Туман поднялся, когда капитан Дестен и сержант Буле стояли на ступеньках у западного входа в собор. Они пили кофе, сваренный на одной из улочек, что лабиринтом окружали величественное здание. Капитан был категоричен в своем мнении, что такого тумана никому из них еще не доводилось видеть. Плотный и вязкий, он заливал тесные переулки и проезды, скрывая детали и поглощая пространство. Дестен называл его взмученным и непроницаемым, самым худшим из всего, что ему приходилось встречать на суше, хотя бы даже в Брюгге или Антверпене. Он был осязаемым, этот туман.

Если бы люди капитана были менее опытными солдатами, то не исключено, что некоторые из них ударились бы в панику и кинулись натягивать противогазы, приняв туман за химическую атаку, предпринятую дальнобойной немецкой артиллерией. Впрочем, нынешним утром они не слышали шелеста снарядов над головой. Сегодня на германском фронте, что располагался в сорока милях к востоку, пушки молчали. К тому же им всем предстояло вскоре узнать, что угодили они вовсе не под газовую атаку.

Буле был человеком гор. Он родился и вырос в деревушке, затерянной высоко во Французских Альпах, где от отца, с которым ходил на охоту с древним кремневым ружьем, перенял искусство меткой стрельбы, прославившей его среди товарищей. Как и всякий альпийский житель, сержант умел чувствовать погоду и обладал врожденной осмотрительностью, помноженной на заработанный тяжким трудом боевой опыт. Сержант уподоблял сегодняшний туман плащу-невидимке, который иногда накрывает горы на большой высоте. Он опускается так внезапно, что инстинкт говорит человеку тут же упасть на четвереньки и, подобно перепуганному зверю, зарыться в снег. Однако в сентябре снега на ступеньках Руанского собора не бывает. К тому же, по словам Буле, наблюдаемое погодное явление вовсе не походило на знакомый серый, как гусиный пух, альпийский туман. Нет, пелена была черной, как вихрящийся мрак.
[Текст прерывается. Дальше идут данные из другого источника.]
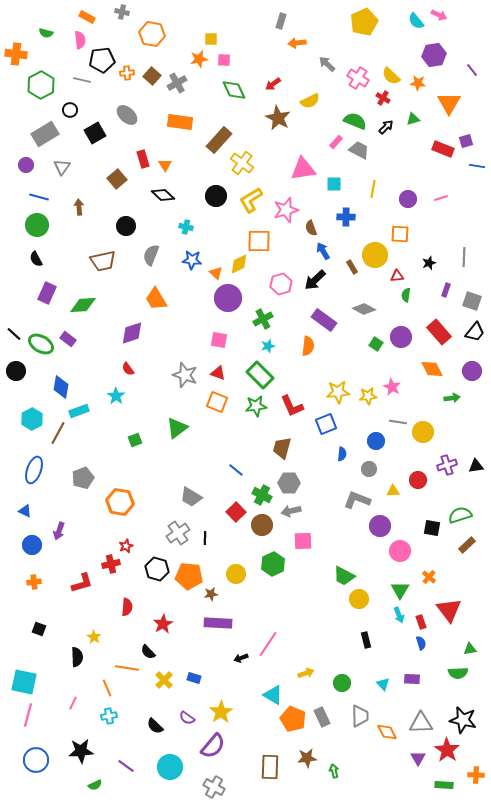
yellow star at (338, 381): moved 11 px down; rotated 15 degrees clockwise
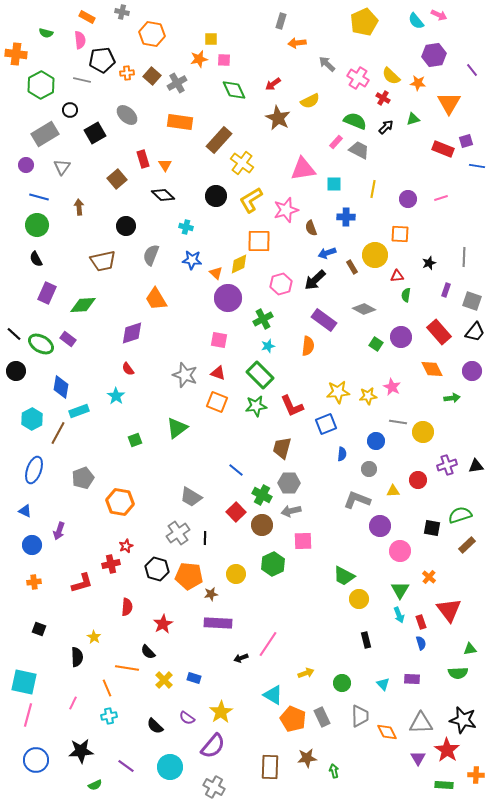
blue arrow at (323, 251): moved 4 px right, 2 px down; rotated 78 degrees counterclockwise
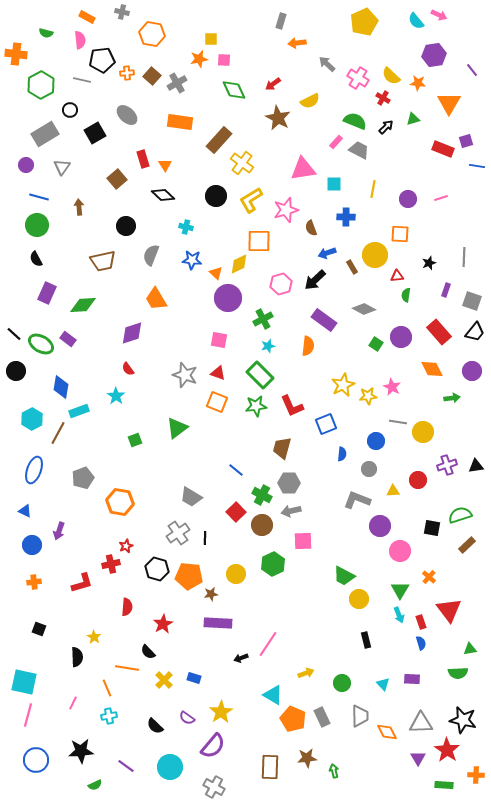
yellow star at (338, 392): moved 5 px right, 7 px up; rotated 20 degrees counterclockwise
Дестен не уставал повторять своим людям, что собор не является крепостью. Да, здесь можно разместить гарнизон, однако нет никакого шанса превратить в неприступный бастион здание, которое по самой своей природе рассчитано на всех и каждого. Богачи и бедняки, младенцы и старцы — все они были здесь желанными гостями. А в военную пору роль и символизм собора как места духовного утешения становились еще более священными.

И все же собор был укреплен насколько возможно. Дестен командовал отборным подразделением. Его люди были отлично подготовлены и бдительны. Взвод в полном списочном составе. Восемь человек со стороны западного фасада, по два снайпера на колокольне Сен-Роман по правую руку и на башне Берр — по левую. Два отделения по три человека, охранявшие северный и южный пределы, плюс два часовых у входа в подземелье. Каждый вооружен карабином и крупнокалиберным кавалерийским револьвером, которые были им выданы только потому, что предполагалось сражение в условиях тесного огневого контакта. Помимо штыка на карабине у всех имелось по тяжелому ножу. Ни одного самодовольного хвастуна или показного героя. Каждый удовлетворен своим местом и ролью. Каждый подобран индивидуально — как за благочестие, так и за боевые навыки. И каждый верит в то, что защищаемое сокровище стоит пролития крови, стоит того, чтобы за него погибнуть.

И все же, увы, нельзя превратить собор в крепость, вновь и вновь с горечью повторял Дестен, когда лежал потом в госпитале, медленно умирая от пожиравшей его гангрены. Да и как можно было предвидеть, что оборонять такое место придется от людей, которые носят форму союзника твоей страны?

Из туманной пелены вышли улыбчивые американцы. Защитники Руанского собора и хранившейся в нем реликвии узнали их по запаху, когда те еще не успели появиться. По липкому, приторному запаху жевательной резинки, вечного спутника американцев. Это было первой подсказкой. А затем французы увидели их воочию.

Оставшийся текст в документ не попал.